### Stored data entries
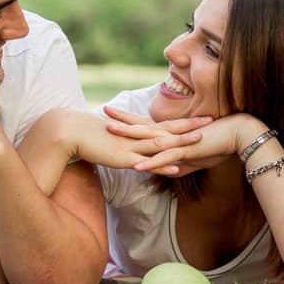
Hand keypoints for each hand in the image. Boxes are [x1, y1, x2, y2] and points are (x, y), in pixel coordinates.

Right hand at [66, 109, 210, 169]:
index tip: (201, 117)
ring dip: (182, 141)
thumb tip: (135, 152)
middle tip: (213, 119)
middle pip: (169, 128)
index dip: (184, 120)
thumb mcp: (113, 141)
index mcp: (137, 131)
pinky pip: (147, 161)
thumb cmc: (90, 137)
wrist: (71, 132)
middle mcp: (138, 135)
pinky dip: (163, 163)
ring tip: (202, 139)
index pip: (165, 124)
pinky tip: (177, 167)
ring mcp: (132, 145)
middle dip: (191, 125)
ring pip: (162, 142)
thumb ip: (126, 144)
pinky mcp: (124, 157)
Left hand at [104, 107, 264, 176]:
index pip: (147, 125)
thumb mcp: (196, 157)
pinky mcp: (187, 151)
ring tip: (110, 133)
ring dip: (128, 136)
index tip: (113, 114)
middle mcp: (172, 134)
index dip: (130, 119)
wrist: (239, 134)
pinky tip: (136, 166)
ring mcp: (178, 142)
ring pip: (148, 139)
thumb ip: (181, 164)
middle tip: (103, 111)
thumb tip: (170, 171)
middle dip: (122, 120)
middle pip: (142, 126)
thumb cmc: (220, 144)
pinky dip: (150, 162)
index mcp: (173, 134)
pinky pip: (165, 158)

### Task brief
An exact retyping of the entries, without images, is the required answer.

### Solution for this exercise
Hand keypoints for each hand in the image. Boxes are [x1, y1, x2, y2] and points are (x, y), in pixel coordinates.

Right hand at [66, 109, 210, 169]:
index tip: (201, 117)
ring dip: (182, 141)
thumb tip: (135, 152)
middle tip: (213, 119)
middle pip: (169, 128)
index dip: (184, 120)
thumb mcp: (113, 141)
index mcp: (137, 131)
pinky pip: (147, 161)
thumb cmc: (90, 137)
wrist: (71, 132)
middle mcp: (138, 135)
pinky dip: (163, 163)
ring tip: (202, 139)
index pip: (165, 124)
pinky tip: (177, 167)
ring mcp: (132, 145)
middle dip: (191, 125)
ring pip: (162, 142)
thumb ip: (126, 144)
pinky mcp: (124, 157)
Left hand at [104, 107, 264, 176]:
index pip: (147, 125)
thumb mcp: (196, 157)
pinky mcp: (187, 151)
ring tip: (110, 133)
ring dip: (128, 136)
index tip: (113, 114)
middle mcp: (172, 134)
index dip: (130, 119)
wrist: (239, 134)
pinky tip: (136, 166)
ring mcp: (178, 142)
ring pip: (148, 139)
thumb ip: (181, 164)
middle tip: (103, 111)
thumb tip: (170, 171)
middle dip: (122, 120)
middle pip: (142, 126)
thumb cmc: (220, 144)
pinky dip: (150, 162)
index mcp: (173, 134)
pinky pip: (165, 158)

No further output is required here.